Provided passage:
It’s not too bad. Here’s how I modified it to get it working for your use case.
What I did was build an array using the strings I want to filter against. Admittedly, this is a much smaller list than yours and I’m not sure how well it will scale, but you could split it into multiple queries.
Relevant lines 42 & 43:
$filters = Get-Content E:\temp\files\countries.txt
$q = $filters -join "', '"
This makes an array of strings to use in the query that looks like this
country1, 'country2', 'country3', 'country4 - the outer quotes, which are missing, are added in the query itself.
I then ran a select on all rows where $q does not appear in the countries column (this is referenced as F2) - I couldn't get column names working so I stuck with the default provided by OleDB.
Relevant line 46:
$sql = "SELECT * FROM [$tablename] WHERE F2 NOT IN ('$q') "

Work to do:
A – Check each statement against the forum reply on filtering rows. For each one, answer yes or no and quote the words of the reply that settle it.
(i) The strings used for filtering are read from a text file.
(ii) The writer got column names working in the query.
(iii) The writer is confident the approach will scale well to a longer list.
B – In the forum reply on filtering rows, what name does the query use for the countries column?

Data rows:
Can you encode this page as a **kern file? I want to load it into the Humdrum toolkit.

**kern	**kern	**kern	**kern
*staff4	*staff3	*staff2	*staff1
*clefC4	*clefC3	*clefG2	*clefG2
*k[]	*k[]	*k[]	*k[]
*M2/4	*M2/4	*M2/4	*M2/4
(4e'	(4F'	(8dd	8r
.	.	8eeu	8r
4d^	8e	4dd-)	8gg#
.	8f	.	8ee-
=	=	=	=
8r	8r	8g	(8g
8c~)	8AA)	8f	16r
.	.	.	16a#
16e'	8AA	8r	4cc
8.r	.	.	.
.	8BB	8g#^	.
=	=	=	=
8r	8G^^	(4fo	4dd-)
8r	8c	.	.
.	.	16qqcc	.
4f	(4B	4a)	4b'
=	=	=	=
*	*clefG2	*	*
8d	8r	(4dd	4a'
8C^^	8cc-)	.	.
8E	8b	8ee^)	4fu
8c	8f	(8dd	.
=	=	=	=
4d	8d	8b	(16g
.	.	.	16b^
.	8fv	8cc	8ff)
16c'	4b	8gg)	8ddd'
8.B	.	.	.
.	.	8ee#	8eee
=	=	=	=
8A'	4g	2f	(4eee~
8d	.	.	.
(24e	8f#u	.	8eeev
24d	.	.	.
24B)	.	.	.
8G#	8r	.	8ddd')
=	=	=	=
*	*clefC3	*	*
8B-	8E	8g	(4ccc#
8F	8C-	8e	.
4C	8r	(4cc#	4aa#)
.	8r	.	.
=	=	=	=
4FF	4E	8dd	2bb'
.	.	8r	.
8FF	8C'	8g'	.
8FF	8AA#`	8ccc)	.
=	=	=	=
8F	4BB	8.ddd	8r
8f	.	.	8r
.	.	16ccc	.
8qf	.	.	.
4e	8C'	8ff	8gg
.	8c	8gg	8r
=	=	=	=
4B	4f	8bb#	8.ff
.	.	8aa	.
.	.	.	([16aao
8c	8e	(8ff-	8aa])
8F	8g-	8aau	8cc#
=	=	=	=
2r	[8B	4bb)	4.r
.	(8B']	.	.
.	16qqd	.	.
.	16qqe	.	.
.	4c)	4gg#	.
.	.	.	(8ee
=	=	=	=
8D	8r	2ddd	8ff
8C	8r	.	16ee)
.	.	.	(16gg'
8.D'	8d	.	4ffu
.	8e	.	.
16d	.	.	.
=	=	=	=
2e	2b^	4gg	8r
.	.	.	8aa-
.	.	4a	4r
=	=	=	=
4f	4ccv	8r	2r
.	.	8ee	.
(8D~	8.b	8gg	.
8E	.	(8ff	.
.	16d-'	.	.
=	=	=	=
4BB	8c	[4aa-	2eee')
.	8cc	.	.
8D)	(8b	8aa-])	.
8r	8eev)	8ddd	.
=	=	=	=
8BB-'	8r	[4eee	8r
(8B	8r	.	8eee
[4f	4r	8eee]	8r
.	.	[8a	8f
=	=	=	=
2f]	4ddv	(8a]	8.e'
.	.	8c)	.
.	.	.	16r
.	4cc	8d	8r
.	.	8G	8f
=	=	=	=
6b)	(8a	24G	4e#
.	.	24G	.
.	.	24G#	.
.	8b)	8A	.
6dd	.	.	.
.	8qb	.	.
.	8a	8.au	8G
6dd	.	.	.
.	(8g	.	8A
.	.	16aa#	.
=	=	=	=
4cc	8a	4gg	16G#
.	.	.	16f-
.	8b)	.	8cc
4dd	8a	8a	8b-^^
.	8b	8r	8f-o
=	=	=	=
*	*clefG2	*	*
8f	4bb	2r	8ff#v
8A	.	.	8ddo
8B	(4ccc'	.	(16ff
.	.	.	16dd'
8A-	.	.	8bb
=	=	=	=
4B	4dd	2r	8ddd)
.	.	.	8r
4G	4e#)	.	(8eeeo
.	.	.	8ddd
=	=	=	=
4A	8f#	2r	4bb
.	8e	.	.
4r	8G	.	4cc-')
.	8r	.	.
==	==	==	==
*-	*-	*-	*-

Solutions to the problems:
A –
(i) Yes: "$filters = Get-Content E:\temp\files\countries.txt"
(ii) No: "I couldn't get column names working so I stuck with the default provided by OleDB."
(iii) No: "I’m not sure how well it will scale"

B – F2